Peptides and organic molecules with low-molecular weight were also labeled with gadolinium complexes. In a recent work published by Burtea and his co-workers, a hexapeptide (LIKKPF) with high PS binding affinity identified by phage display technology was used to design a targeted MRI contrast agent via labeling the peptide with Gd-DTPA complexes [180]. MR imaging suggested that these complexes were able to visualize cell death in atherosclerotic plaques and in a mouse liver apoptosis model.

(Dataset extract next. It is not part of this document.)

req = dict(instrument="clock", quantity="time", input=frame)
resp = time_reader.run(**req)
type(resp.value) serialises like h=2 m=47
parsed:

Currently, trials to visualize enzyme activity by ¹H MRI are in progress. However, one limit of ¹H MRI probe for detecting enzyme activity arises from the background signals, which interfere with detection of the probe signals. Thus, some researchers have focused on ¹⁹F MRI, which is sensitive and scarcely shows background signals in animal bodies. Based on these strategies [181], a ¹⁹F MRI probe, Gd-DOTA-DEVD-Tfb consisting mainly of three parts: a Gd³⁺ complex, an enzyme substrate peptide, and a ¹⁹F-containing group (Tfb), was synthesized for detecting caspase-3 activity (Figure 14) [182]. When Gd-DOTA-DEVD-Tfb was treated with caspase-3, the ¹⁹F NMR peak became sharper and higher in a time-dependent manner, which indicated the intra-molecular paramagnetic effect from Gd³⁺ to ¹⁹F was cancelled by the cleavage of the probe. In this fashion, the same group chose 7-amino-4-trifluoromethylcoumarin (AFC) as a reporter group that is active in both ¹⁹F MRI and fluorescence measurement to construct Gd-DOTA-DEVD-AFC [183]. After the enzyme cleavage, the ¹⁹F MRI signal is increased in much the same manner as in the case of Gd-DOTA-DEVD-Tfb. The search for physiologically responsive diagnostic agents is an important driving force in the current development of contrast agents for MRI. Paramagnetic chemical exchange saturation transfer (PARACEST) agents hold promise as sensors for measuring various parameters of their biological environment. In this perspective, Yoo et al. developed a “smart” PARACEST MRI contrast agent, DEVD-(Tm-DOTA) amide that can detect an active caspase-3 enzyme [184]. Studies with DEVD-(Tm-DOTA) amide showed PARACEST with good sensitivity (as low as 5-50 nM) at physiological pH and temperature, indicating that this MRI contrast agent may be useful for in vivo molecular imaging.

 Figure 13 

Schematic of annexin A5-micelles nanoparticle (A) and T1-weighted in vivo MR images at the level of the abdominal aorta (arrow). Scans were made before (left panel) and 24 h after (right panel) contrast agent injection. ApoE-/- mice received either control-micelles (B, C) or annexin A5-micelles (E, F). Wild-type (WT) C57BL/6 mice only received annexin A5-micelles (G, H). (Adapted from Ref. [178] with permission.)

 Figure 14 

A) Design principle of ¹⁹F-MRI probe detecting protease activity. B) Structure of Gd-DOTA-DEVD-Tfb. (Adapted from Ref. [182] with permission.)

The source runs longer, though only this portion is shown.